The Aspera F40 probably isn’t a mobile phone the average Reckoner reader would buy for themselves. However, the average Reckoner reader likely has someone in their life who needs a mobile phone but a smartphone isn’t suitable and that’s where the Aspera F40 becomes interesting.
If you’ve stumbled across this review via Google whilst researching a dumbphone with big numbers for an elderly relative, then I don’t need to explain to you why someone might not want a giant glass fronted rectangle running Android or iOS. The good news is that you’ve come to the right review, as that’s exactly what the Aspera F40 is – the antithesis of an iPhone.
Flip it open, dial a number using the big keypad and the call begins. Close the phone to end the call. That’s probably 90% of what this phone will do and it does it well. Don’t want to remember numbers? Train the phone’s user to press the person button, select the person they want to call from a big grid of 6 people and press the green telephone. You’re now talking to them.

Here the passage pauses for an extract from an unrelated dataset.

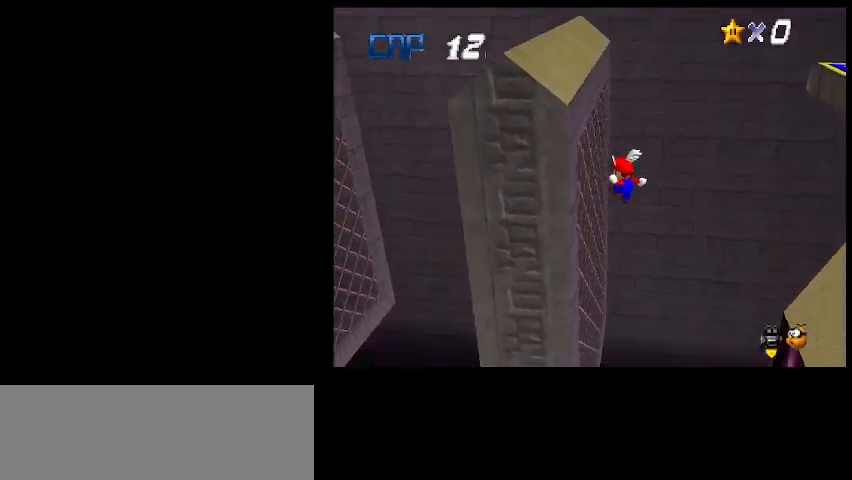
{"keys": ["c", "right", "z"], "events": [[67, "left", "up"], [67, "right", "down"]]}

Phone call volume can be adjusted from the buttons on the side, as can the ringer volume. As expected for this phone, the ringer is loud and the earpiece speaker is loud, way louder than my iPhone. There’s a 4G radio inside, so even when the 3G network starts shutting down in 3-4 years time, the Aspera F40 will keep on working. Perfect for those resistant to change oldies.
Of course you can send SMS on the Aspera F40, just like you did back in 2004 with a numeric keyboard. There’s T9 predictive text, but it’s still really slow going compared to a QWERTY keyboard. Good enough to belt out “OK” or “I’m lost” or something like that. Also fine to receive messages on to keep someone up to date with what’s happening.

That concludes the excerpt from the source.